S'agissant du statut de chercheur-entrepreneur, nous souhaitons aller plus loin que la loi Allègre, qui avait autorisé les chercheurs à consacrer 20 % de leur temps de travail à leur entreprise : nous souhaitons porter cette part à 50 %, car il est regrettable que ceux qui produisent de la connaissance et souhaitent en faire quelque chose doivent abandonner complètement, pour ce faire, la recherche académique.
Les médecins sont très formatés et la médecine est de plus en plus technique et technologique. Agnès Buzyn et moi-même sommes convaincues que nous avons par conséquent besoin d'équipes pluridisciplinaires. Or l'organisation des études de médecine consiste essentiellement, pour l'heure, à mettre de bons lycéens sous une pression considérable qui les conduit souvent à l'échec. On les oblige à supporter ce système pendant deux à trois ans avant d'obtenir leur première année, puis on forme ceux qui auront résisté dans les gros centres hospitaliers universitaires (CHU) des métropoles disposant de plateaux techniques de pointe, avant de leur demander de retourner faire de la médecine générale là où les besoins sont les plus criants ... Comment s'étonner ensuite qu'ils soient formatés et que le système ne fonctionne pas ?

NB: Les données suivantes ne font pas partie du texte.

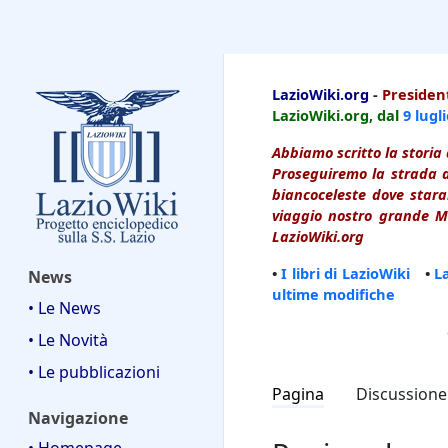
LazioWiki
LazioWiki.org
-
President
LazioWiki.org, dal
9 lugl
Abbiamo scritto la storia 
Proseguiremo la strada d
biancoceleste dove starai
viaggio nostro grande Ma
LazioWiki.org
•
I libri di LazioWiki
•
L
News
ultime modifiche
• Le News
• Le Novità
• Le pubblicazioni
Pagina
Discussione
Navigazione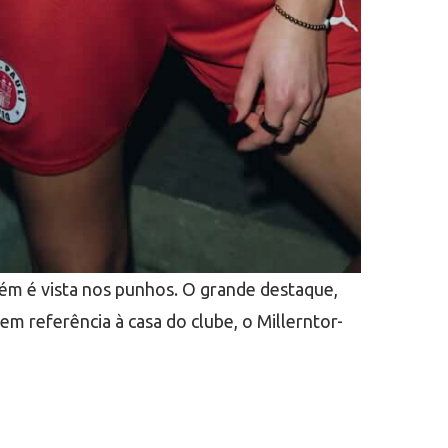
bém é vista nos punhos. O grande destaque,
zem referência à casa do clube, o Millerntor-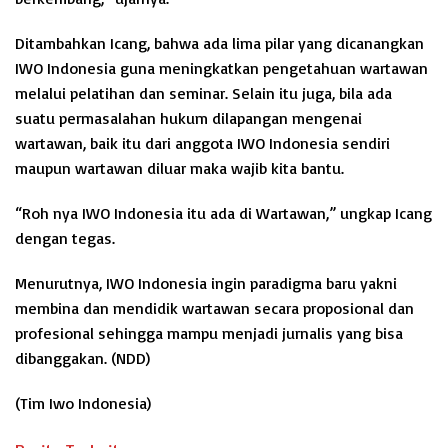
Ditambahkan Icang, bahwa ada lima pilar yang dicanangkan
IWO Indonesia guna meningkatkan pengetahuan wartawan
melalui pelatihan dan seminar. Selain itu juga, bila ada
suatu permasalahan hukum dilapangan mengenai
wartawan, baik itu dari anggota IWO Indonesia sendiri
maupun wartawan diluar maka wajib kita bantu.
“Roh nya IWO Indonesia itu ada di Wartawan,” ungkap Icang
dengan tegas.
Menurutnya, IWO Indonesia ingin paradigma baru yakni
membina dan mendidik wartawan secara proposional dan
profesional sehingga mampu menjadi jurnalis yang bisa
dibanggakan. (NDD)
(Tim Iwo Indonesia)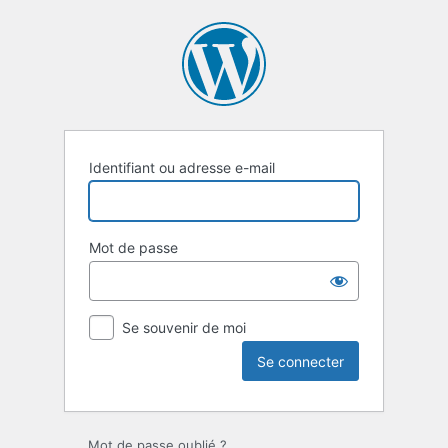
Se
connecter
Identifiant ou adresse e-mail
Mot de passe
Se souvenir de moi
Mot de passe oublié ?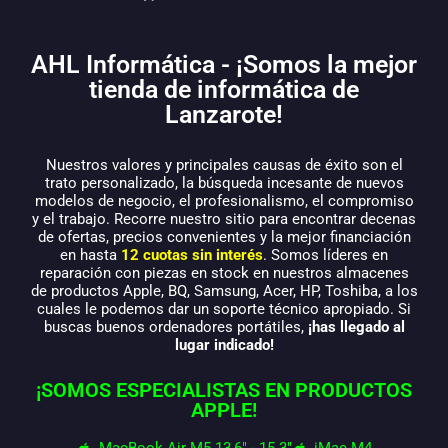
AHL Informática - ¡Somos la mejor
tienda de informática de
Lanzarote!
Nuestros valores y principales causas de éxito son el
trato personalizado, la búsqueda incesante de nuevos
modelos de negocio, el profesionalismo, el compromiso
y el trabajo. Recorre nuestro sitio para encontrar decenas
de ofertas, precios convenientes y la mejor financiación
en hasta
12 cuotas sin interés
. Somos líderes en
reparación con piezas en stock en nuestros almacenes
de productos Apple, BQ, Samsung, Acer, HP, Toshiba, a los
cuales le podemos dar un soporte técnico apropiado. Si
buscas buenos ordenadores portátiles,
¡has llegado al
lugar indicado!
¡SOMOS ESPECIALISTAS EN PRODUCTOS
APPLE!
MacBook Air M5 13,6" - 15.3"
iMac M4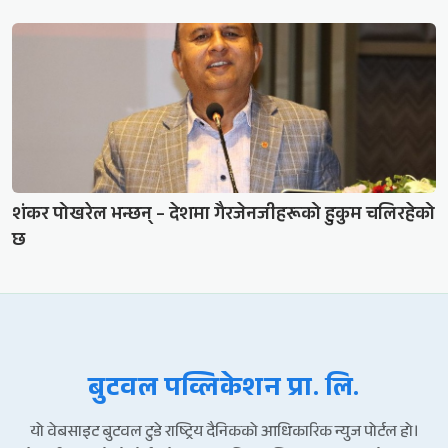
शंकर पोखरेल भन्छन् – देशमा गैरजेनजीहरूको हुकुम चलिरहेको
छ
बुटवल पव्लिकेशन प्रा. लि.
यो वेबसाइट बुटवल टुडे राष्ट्रिय दैनिकको आधिकारिक न्युज पोर्टल हो।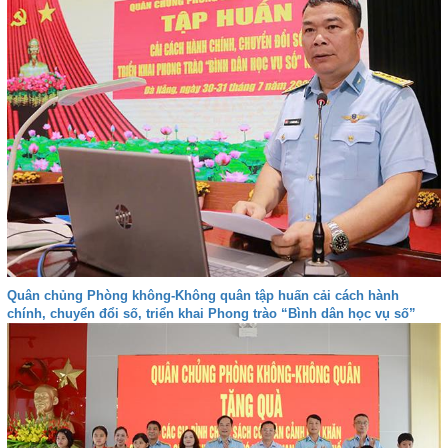
Quân chủng Phòng không-Không quân tập huấn cải cách hành
chính, chuyển đổi số, triển khai Phong trào “Bình dân học vụ số”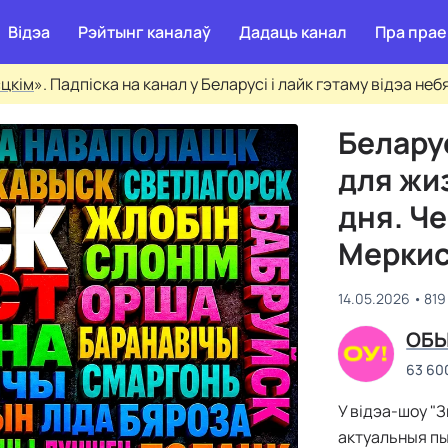
Відэа
Рэйтынг каналаў
Дадаць канал
Пра прае
сцкім
». Падпіска на канал у Беларусі і лайк гэтаму відэа не
Белару
для жи
дня. Ч
Мерки
14.05.2026
819
ОБЫ
63 60
У відэа-шоу "
актуальныя пыт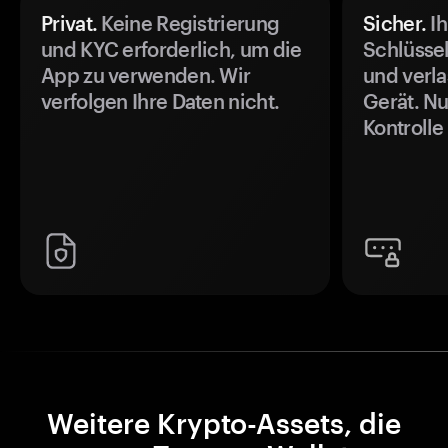
Privat.
Keine Registrierung
Sicher.
Ih
und KYC erforderlich, um die
Schlüssel
App zu verwenden. Wir
und verla
verfolgen Ihre Daten nicht.
Gerät. Nu
Kontrolle
Weitere Krypto-Assets, die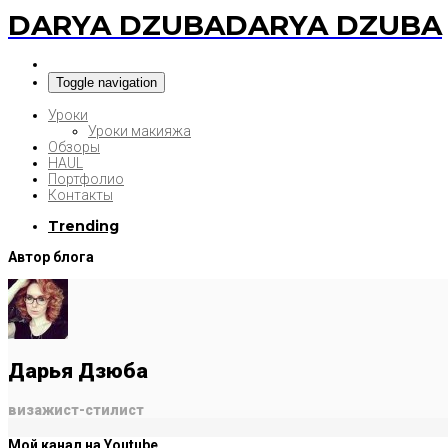
DARYA DZUBA
DARYA DZUBA
Toggle navigation
Уроки
Уроки макияжа
Обзоры
HAUL
Портфолио
Контакты
Trending
Автор блога
Дарья Дзюба
визажист-стилист
Мой канал на Youtube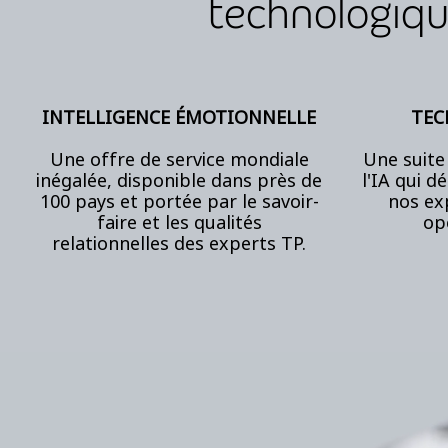
technologiqu
INTELLIGENCE ÉMOTIONNELLE
TEC
Une offre de service mondiale
Une suite
inégalée, disponible dans près de
l'IA qui d
100 pays et portée par le savoir-
nos ex
faire et
les qualités
op
relationnelles
des experts TP.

Nous pensons qu'un système de majeures et de mineures serait intéressant, que l'entrée dans les études médicales et paramédicales ne doit pas être consécutive au baccalauréat mais à une première étape de formation qui peut être composée de sciences comme d'humanités. Nous pensons encore que la formation en CHU ne s'impose pas nécessairement avant l'entrée dans une phase déterminée d'apprentissage de la médecine moderne, et que les types d'exercice possibles de la médecine en cours de cursus gagneraient à être diversifiés. Nous savons qu'un jeune parti de chez lui plus de cinq ans n'y revient pas ; or les études de médecine durent quatorze ans ! Bref, nous devons recruter des profils de jeunes médecins plus diversifiés, les former à la technique - pour allier santé et intelligence artificielle, par exemple - tout en conservant à la médecine sa dimension humaniste.
La réforme du bac cherche à sortir de la logique de filière d'excellence dans laquelle sont poussés même ceux qui n'ont pas envie de la suivre. La difficulté essentielle est de changer l'état d'esprit des acteurs du système, c'est-à-dire de faire en sorte que les gens cessent de se demander ce qui, dans le nouveau bac, sera l'équivalent de la filière scientifique de naguère... Pourquoi ne pas imaginer que les étudiants qui étaient auparavant considérés comme les meilleurs parce que venant de la filière scientifique auront envie d'avoir une double culture puisant aux sciences et aux humanités ? Voilà un beau défi.